I don’t mean giving up on life-long dreams. Some belong with us for decades. What I mean is: letting go of certain dreams creates space for clarity and more genuine desires. I call these dead dreams.
Dead dreams must be let go. The question is: how do we know when a dream is dead?
People evolve. So should their dreams 🛠
“The human mind suffers from a severe case of narrative fallacy.” - Nassim Taleb
We tell ourselves stories about our future and grow loyal to them, even when reality changes. At the pace of life and growth, a dream that once made complete sense can expire and quietly fade into who we used to be.
I know I pitched a bunch about my streak last blog, but I still question whether Duolingo is worth my time every now and then. This is the level of severity my narrative fallacy lands at. Then I keep persuading myself that nothing is final because everything can use refinement. Ah, human greed…
Again, letting it go is not betrayal but self-forgiveness and honesty. It clears the mental space.
The moment we look back and recognize how much we've changed, the death of a dream or two becomes clear.
👀 The end of history illusion 👀
Another psychological idea that deepens this realization is the end of history illusion. It refers to the human tendency to underestimate how much we will change in the future. In studies, people of all ages recognized that they had changed significantly in the past, yet believed they would change very little going forward. The present feels like the final version of ourselves, as if we have finally arrived at who we are meant to be.
Because of this illusion, the dead dreams remain in our mind and heart long after they stop serving us. We continue to carry ambitions that were designed for a different stage of life, a different environment, or a different understanding of the world.

**Given records:**
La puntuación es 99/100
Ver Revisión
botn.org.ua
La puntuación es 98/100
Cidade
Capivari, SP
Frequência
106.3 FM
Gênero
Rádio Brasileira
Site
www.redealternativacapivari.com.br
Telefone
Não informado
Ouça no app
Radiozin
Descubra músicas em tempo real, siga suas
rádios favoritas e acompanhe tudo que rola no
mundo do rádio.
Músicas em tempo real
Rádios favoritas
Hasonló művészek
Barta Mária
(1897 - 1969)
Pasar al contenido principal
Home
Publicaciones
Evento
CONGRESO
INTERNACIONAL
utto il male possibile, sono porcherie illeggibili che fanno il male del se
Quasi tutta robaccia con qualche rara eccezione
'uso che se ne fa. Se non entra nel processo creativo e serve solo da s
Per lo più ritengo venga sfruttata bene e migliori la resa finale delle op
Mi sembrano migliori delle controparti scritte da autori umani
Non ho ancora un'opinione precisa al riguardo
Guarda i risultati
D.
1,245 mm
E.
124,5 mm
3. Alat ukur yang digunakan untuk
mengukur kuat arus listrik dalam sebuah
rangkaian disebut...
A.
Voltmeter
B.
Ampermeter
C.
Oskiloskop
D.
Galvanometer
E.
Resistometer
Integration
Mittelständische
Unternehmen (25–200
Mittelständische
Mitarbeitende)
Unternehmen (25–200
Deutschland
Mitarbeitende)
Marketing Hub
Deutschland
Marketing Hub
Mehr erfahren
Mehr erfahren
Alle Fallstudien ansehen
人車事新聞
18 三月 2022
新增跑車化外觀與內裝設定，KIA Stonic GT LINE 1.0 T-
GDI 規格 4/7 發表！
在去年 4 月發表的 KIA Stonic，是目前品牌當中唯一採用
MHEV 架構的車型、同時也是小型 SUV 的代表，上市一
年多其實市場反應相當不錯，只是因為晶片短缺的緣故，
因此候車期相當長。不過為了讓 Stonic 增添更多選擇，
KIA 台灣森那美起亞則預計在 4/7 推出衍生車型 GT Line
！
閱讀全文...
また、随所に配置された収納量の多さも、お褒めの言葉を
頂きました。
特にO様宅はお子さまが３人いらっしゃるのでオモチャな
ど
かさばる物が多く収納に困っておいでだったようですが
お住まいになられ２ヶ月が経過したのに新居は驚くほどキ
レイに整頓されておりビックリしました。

**Using the information:**
1/ Answer these from the excerpt on dead dreams:
(a) Who is quoted on narrative fallacy?
(b) Which app does the writer sometimes doubt is worth their time?
(c) What human tendency does the end of history illusion refer to?
2/ Please carry the excerpt on dead dreams forward from its last sentence, in the same voice.
The material comes from a source unrelated to the excerpt on dead dreams.

**Answers by item:**
1/
(a) Nassim Taleb
(b) Duolingo
(c) The tendency to underestimate how much we will change in the future

2/
👋🏽 Making room
Though people evolve, there is also a sense that the core remains steady. Over time and experience, we discover more of ourselves, and life starts to feel richer and more abundant. With this discovery comes a widening of options: new paths, new interests, new ways of living that we could not have imagined before.
The problem arises when dead dreams continue to occupy space without intention or purpose. They remain in our mental storage like unused files on a device. The more we hoard, the slower and less efficient we become, not because we lack ability, but because our attention and energy are tied to outdated possibilities.
Saying goodbye becomes a form of self-discovery and self-acceptance. Old options belonged to a different time and place, and releasing them creates space for more lively dreams that are aligned with who we are today.
Lifestyle Rec — Practice gentle grieving
🙏🏼This is my invite for you, dear gentle reader, to write down one dead dream you've been carrying that no longer fits. Name it. Thank the dream for guidance. Let it go.